La violencia de género es asumir que te odian por culpa tuya

Hay hostias que se ven y otras que no, pero todas buscan anularte, y cuando una pierde su voluntad ya no sabe dónde está el límite entre el maltrato y la paranoia. La terapia psicológica duró muchos años. Tuve que aprender a quererme un poco y a quererme mejor. A abrazar a mi niña interior y decirle que todo estaba bien. A poner límites entre mis pensamientos dañinos y la realidad. Tuve que bloquear el automatismo de insultarme y adjetivarme siempre en negativo. Aún sigo comparándome con las demás y valorándome de menos. Sigo teniendo la inseguridad de que me vean un ser inservible e incompetente porque demasiadas veces me creo un ser inservible e incompetente. Es curioso, pero mi pareja siempre dice que me disculpo demasiadas veces por cosas que no tienen nada que ver conmigo. Hasta cuando estornudo pido perdón. Me da miedo molestar y que no me acepten. Desde ese día en el patio del colegio me da pánico que me vean como la gorda que no se merece amor. La violencia de género está en cosas tan imperceptibles como estas. La violencia de género es asumir que te odian por culpa tuya.

Tengo días de todo, no es una batalla ganada y quizás no lo sea nunca.
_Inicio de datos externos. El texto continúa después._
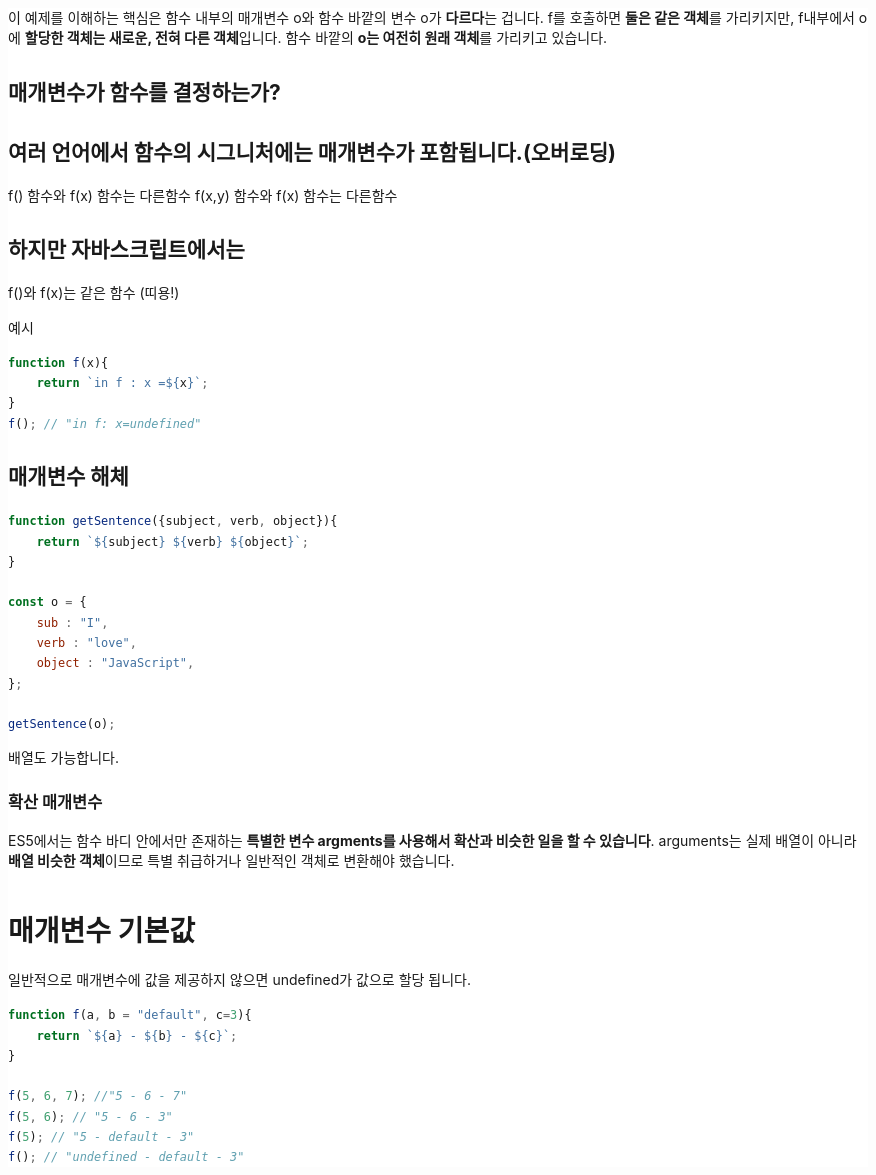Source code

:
 ```js
```

이 예제를 이해하는 핵심은 함수 내부의 매개변수 o와 함수 바깥의 변수 o가 **다르다**는 겁니다.
f를 호출하면 **둘은 같은 객체**를 가리키지만, f내부에서 o에 **할당한 객체는 새로운, 전혀 다른 객체**입니다. 함수 바깥의 **o는 여전히 원래 객체**를 가리키고 있습니다.


## 매개변수가 함수를 결정하는가?
## 여러 언어에서 함수의 시그니처에는 매개변수가 포함됩니다.(오버로딩)
f() 함수와  f(x) 함수는 다른함수
f(x,y) 함수와 f(x) 함수는 다른함수

## 하지만 자바스크립트에서는
f()와 f(x)는 같은 함수 (띠용!)

예시
```js
function f(x){
    return `in f : x =${x}`;
}
f(); // "in f: x=undefined"
```

## 매개변수 해체
```js
function getSentence({subject, verb, object}){
    return `${subject} ${verb} ${object}`;
}

const o = {
    sub : "I",
    verb : "love",
    object : "JavaScript",
};

getSentence(o);
```
배열도 가능합니다.

### 확산 매개변수
ES5에서는 함수 바디 안에서만 존재하는 **특별한 변수 argments를 사용해서 확산과 비슷한 일을 할 수 있습니다**. arguments는 실제 배열이 아니라 **배열 비슷한 객체**이므로 특별 취급하거나 일반적인 객체로 변환해야 했습니다.

# 매개변수 기본값
일반적으로 매개변수에 값을 제공하지 않으면 undefined가 값으로 할당 됩니다.

```js
function f(a, b = "default", c=3){
    return `${a} - ${b} - ${c}`;
}

f(5, 6, 7); //"5 - 6 - 7"
f(5, 6); // "5 - 6 - 3"
f(5); // "5 - default - 3"
f(); // "undefined - default - 3"
```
Sigo y seguimos luchando por dejar de sentirnos pisadas, aunque hay huellas dolorosas del pasado que es imposible borrar del todo. Al menos ahora ya sé que la culpa de todo la tiene el puto sistema y no yo. Malditos sean los abusadores que abusan y los cobardes que callan, parafraseando al político. A todos mis examantes yo no les pido perdón, como dice Rigoberta Bandini en su canción. Con algunos he podido hablarlo y otros ni eso se merecen. El perdón me lo pido a mí por haber aguantado lo que he aguantado y haberme odiado durante tantos años. Y por eso lo explico, para no olvidarlo. Mi historia personal importa una mierda hasta que es la historia de todas. Y la de todas también es la mía.